いぬやま・かみこ●1981年、大阪府生まれ。コラムニスト。アンアンにてイラストエッセイ「San Pakuちゃん」を連載中。NHKラジオ第1『ごごラジ!』では月曜パーソナリティを務めるなど、幅広いジャンルで活躍。

撮影・中島慶子

今年1月に出産したばかりの犬山紙子さん。ずばり、妊娠、出産、育児をテーマにしたこの本だが、企画が持ち上がった時点ではまだ、妊娠はしておらず、子どもが欲しいのか、欲しくないのかさえもよくわかっていなかったのだそう。
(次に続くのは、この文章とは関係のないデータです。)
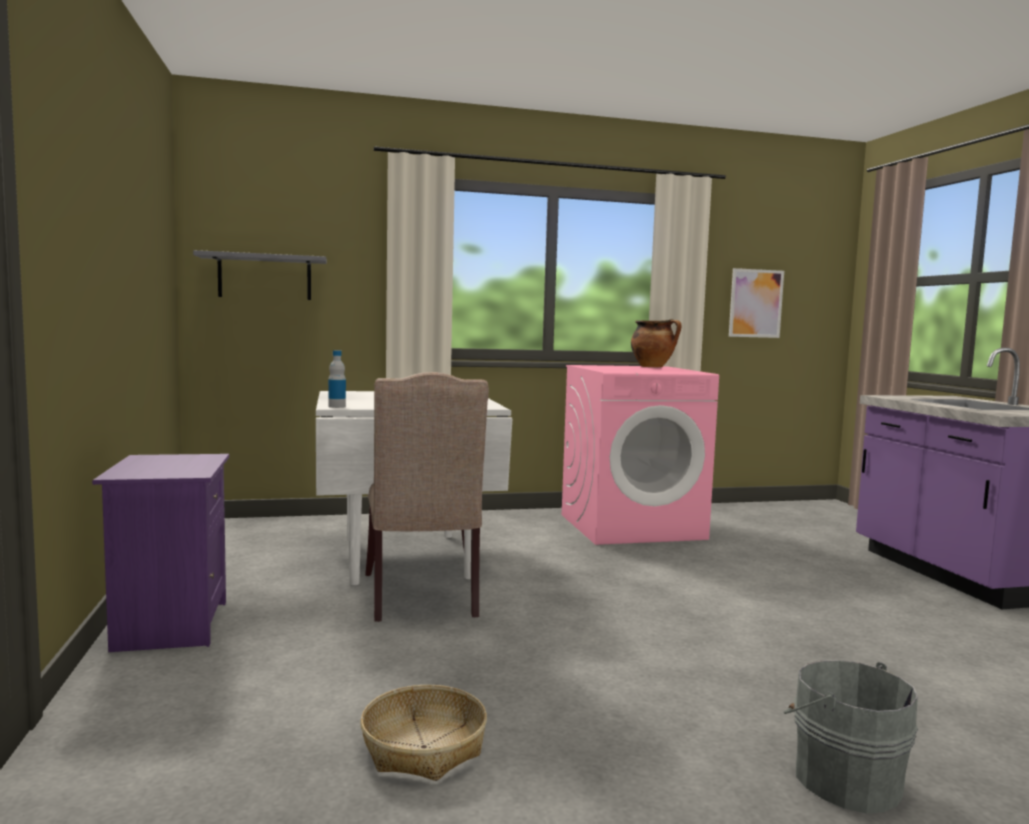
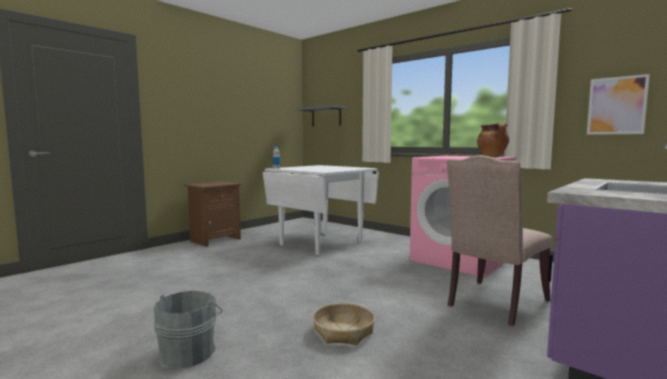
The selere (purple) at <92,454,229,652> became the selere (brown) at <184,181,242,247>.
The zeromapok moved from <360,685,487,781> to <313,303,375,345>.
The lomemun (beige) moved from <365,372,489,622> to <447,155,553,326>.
「でも、この本の担当編集者に、今気になることって何? と尋ねられたとき、すっと “子どものこと!” って口から出てきたんです。それで、まずはいろんな人の話を聞いてみよう、と思いまして」

友人に聞いたり、アンケートをとったり、ツイッターで意見を求めたり……そこで感じたことを率直すぎるほど率直に綴ったのが本書。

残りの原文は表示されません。